A fallen war hero's treasured bible found on his person when he was shot dead has finally been reunited with his family - by a stranger who spent 35 years tracking them down.
Private George Ford was shot dead in the Battle of the Somme in 1918 aged just 20, with his trusty bible tucked in his breast pocket.
His bloodied uniform and all his belongings, including the bible, were sent back to Pte Ford's distraught family in Nottingham, where they were stored away in an attic.
But after gathering dust for six decades as Pte Ford's family passed away, the wartime souvenir could have been lost forever until a builder stumbled across it in the late 1970s.
Ken Greensitt, who was renovating the house where Pte Ford's family used to live, found the bible 59 years later and gave it to his nine-year-old son.
During the next three decades Allan Greensitt tracked down Private George Ford's distant relatives - and remarkably managed to return the bible to them almost a century after the soldier's death.
Mr Greensitt, 40, used birth, marriage and death certificates, and even details from Pte Ford's Sherwood Forresters regiment, to painstakingly track down the heroic World War One's soldier's family.
Using a 1911 census and other documents, he managed to find Pte Ford's nephews George and Larry Haynes, now 83 and 76, before handing back the cherished book.
On Monday Allan travelled 127 miles from his home in Middlesborough to meet Pte Ford’s family in Arnold, Notts, and give them their late uncle’s treasured bible - 95 years since his death.
An emotional George, named after his beloved uncle who he never met, said: “You can’t put into words how proud it makes you feel.
"My mum – George’s sister – never really got over his death so I think giving me his name was important for her to feel close to him.
“Having his bible in my hands is a really special moment for me and Larry.
"Shivers went down my spine when the bible was handed to me. I've hardly let go of it since.
“I can’t quite believe this was with him while he was in combat, while he was in the trenches, he had this with him and when he was tragically killed.
"It must have had great sentimental value for him and it must have kept him going in the heat of battle.
“I’m going to pass this family heirloom on to my kids and keep it in the family. It’s such a great piece of history.
“Also, it’s incredible how much research Allan has done and the effort he has put in to find us."
Allan said his achievement was tinged with a hint of sadness after only learning that Pte Ford had not made it home from the Great War in April this year.
He said he had one day envisaged handing over the bible to Pte Ford's grandchildren - in the hope that he made it safely back from battle and started a family of his own.
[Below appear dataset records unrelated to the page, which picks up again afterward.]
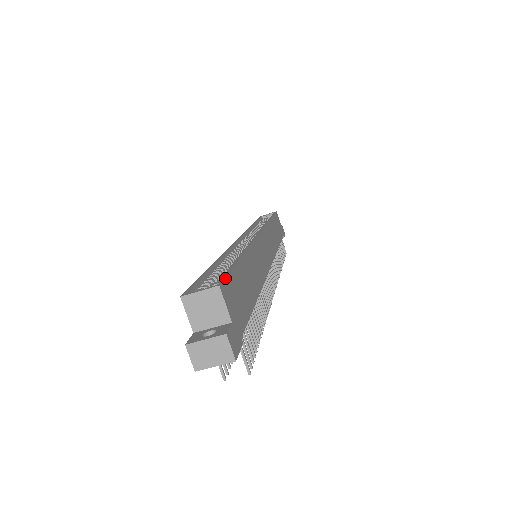
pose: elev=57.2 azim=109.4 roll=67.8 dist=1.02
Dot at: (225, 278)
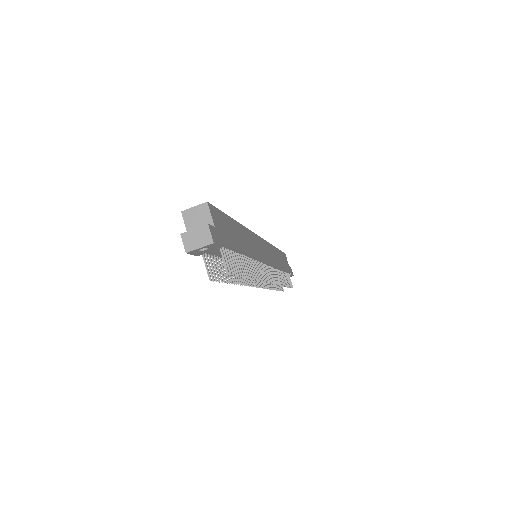
Dot at: (214, 206)
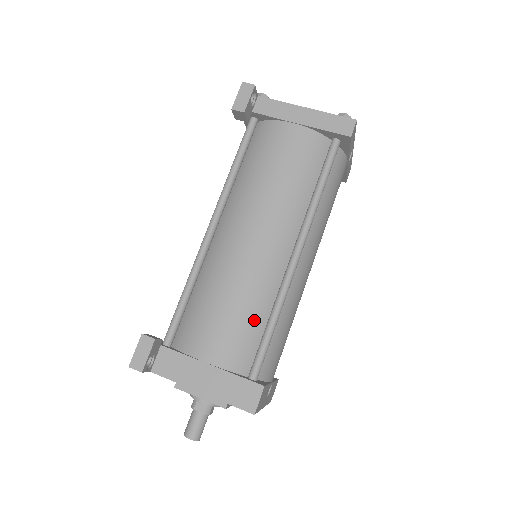
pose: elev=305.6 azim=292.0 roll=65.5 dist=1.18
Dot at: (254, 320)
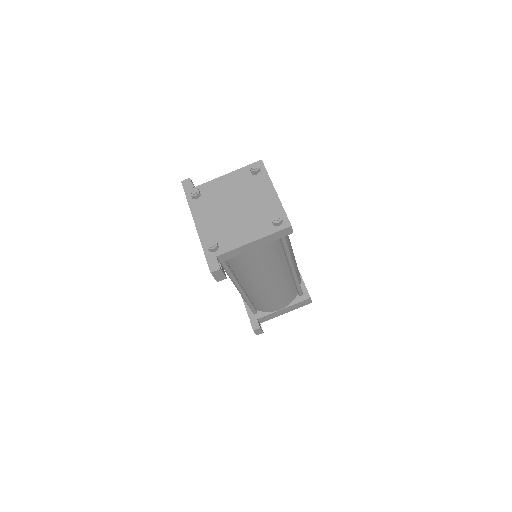
Dot at: (290, 290)
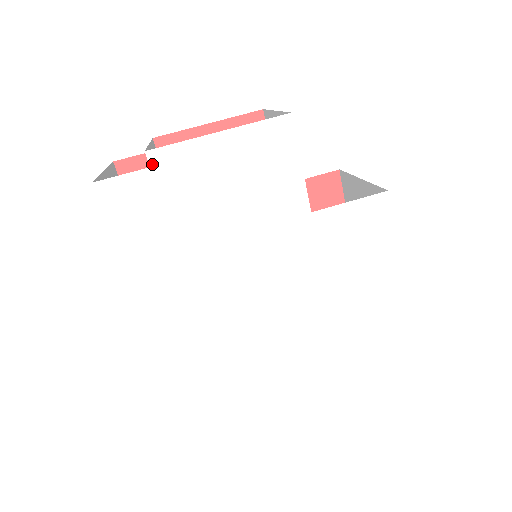
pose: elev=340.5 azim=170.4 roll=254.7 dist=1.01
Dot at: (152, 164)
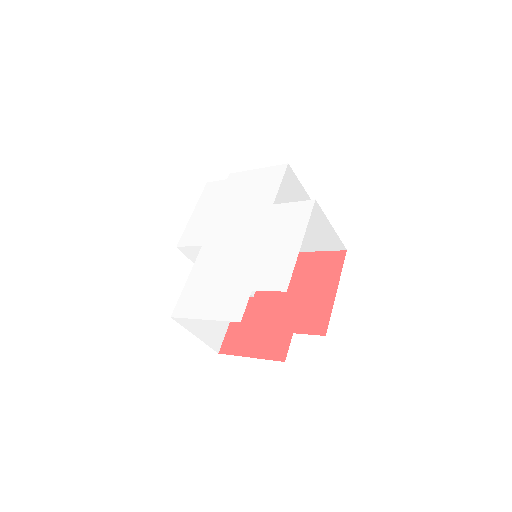
Dot at: (228, 178)
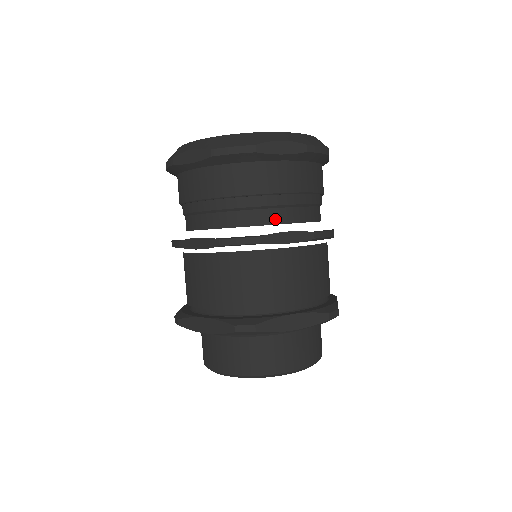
Because of the extensive research Allan had undertaken, he was able to reveal the whereabouts of Pte Ford's grave - something previously unbeknown to George and Larry.
The family now plan to visit his grave at Fins British Cemetery, in the district of Sorel Le Grand, in the Somme region of France.
Married father-of-two Allan, a police dispatch worker, said: “I only discovered through internet searches in April this year that Mr Ford died at the Somme in January 1918.
“This really saddened me because his bible did. I always hoped he came home and lived to an old age, had a wife and lots of children. I could always see myself handing over the bible to his grandchildren.
“But when I found this out, it intensified my need to find family and relatives.”
He said he had been offered “significant sums” of money for the book but refused to part with it, as he believed it belonged with the soldier’s family.
He added: “I was nine years old when I received the bible, so it was one of my oldest possessions.
"I've been offered thousands of pounds for it by historians but I've never wanted to sell it on.
"I've always thought as the custodian of it - not the owner. But there was obviously a great sentimental value to it as it was given to me by my late father.
“It was an emotional experience handing over the Bible.
"But it's back where it belongs now - and that is the most important thing."